O-O bond formation and the transition metal chemistry of [beta]-diketiminate, siloxide, and triamide ligands

Abstract

The electrochemical splitting of water into hydrogen and oxygen has been proposed as an alternative means to store electrical energy. The limiting aspect of this reaction is the oxygen forming reaction, which can be catalyzed by transition metal species with varying degrees of efficiency. This thesis examines the characteristics of oxygen bonding that complicate the 0-0 bond formation reaction, and examines ligand platforms that can stabilize high valent metal oxo intermediates. Siloxide ligands were used to generate a series of 4-coordinate Cr, Mn, Fe, and Co complexes, but these could not support the corresponding high valent oxo species. Instead, a remarkably stable 4-coordinate Crv tetrasiloxide complex was isolated.

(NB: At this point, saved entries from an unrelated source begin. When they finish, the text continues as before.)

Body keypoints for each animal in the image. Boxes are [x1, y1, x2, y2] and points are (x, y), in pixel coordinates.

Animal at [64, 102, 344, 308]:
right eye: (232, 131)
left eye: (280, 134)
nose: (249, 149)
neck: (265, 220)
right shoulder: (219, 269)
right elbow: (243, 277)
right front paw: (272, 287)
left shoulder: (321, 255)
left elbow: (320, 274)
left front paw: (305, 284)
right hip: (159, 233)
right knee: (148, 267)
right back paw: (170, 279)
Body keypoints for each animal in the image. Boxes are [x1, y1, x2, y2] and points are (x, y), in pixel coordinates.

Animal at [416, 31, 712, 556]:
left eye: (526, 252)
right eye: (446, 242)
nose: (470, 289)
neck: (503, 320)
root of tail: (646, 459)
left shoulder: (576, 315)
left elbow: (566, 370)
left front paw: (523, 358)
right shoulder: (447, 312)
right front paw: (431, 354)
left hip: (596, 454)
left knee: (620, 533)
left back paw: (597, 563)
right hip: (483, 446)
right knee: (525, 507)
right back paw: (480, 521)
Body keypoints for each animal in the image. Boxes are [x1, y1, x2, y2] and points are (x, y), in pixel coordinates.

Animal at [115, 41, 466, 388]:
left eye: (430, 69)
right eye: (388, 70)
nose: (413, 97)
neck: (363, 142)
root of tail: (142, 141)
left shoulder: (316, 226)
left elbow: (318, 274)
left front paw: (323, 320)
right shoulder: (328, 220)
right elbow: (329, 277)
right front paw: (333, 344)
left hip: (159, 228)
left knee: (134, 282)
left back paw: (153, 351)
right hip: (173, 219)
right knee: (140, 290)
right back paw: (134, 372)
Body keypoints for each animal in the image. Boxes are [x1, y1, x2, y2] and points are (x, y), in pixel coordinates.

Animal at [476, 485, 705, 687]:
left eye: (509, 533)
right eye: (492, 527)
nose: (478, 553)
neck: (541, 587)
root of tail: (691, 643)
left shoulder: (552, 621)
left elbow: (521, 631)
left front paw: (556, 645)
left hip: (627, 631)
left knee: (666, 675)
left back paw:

Chelating triamide ligands were explored, which might generate pseudotetrahedral metal oxo species, but complexes of various metal ions could not be reliably isolated. Planar bis-pdiketiminate (NacNac) complexes were synthesized by reaction of acetonitrile with Fe and Co mesityl species. The Co complex undergoes a ligand centered oxidation event to yield the first structurally characterized NacNac radical cation. In contrast to known redox noninnocent ligand platforms, no significant changes in C-C or C-N bond lengths are observed by X-ray crystallography. DFT calculations and the electronic and structural characterization of the oxidized and reduced Co complex confirm these conclusions.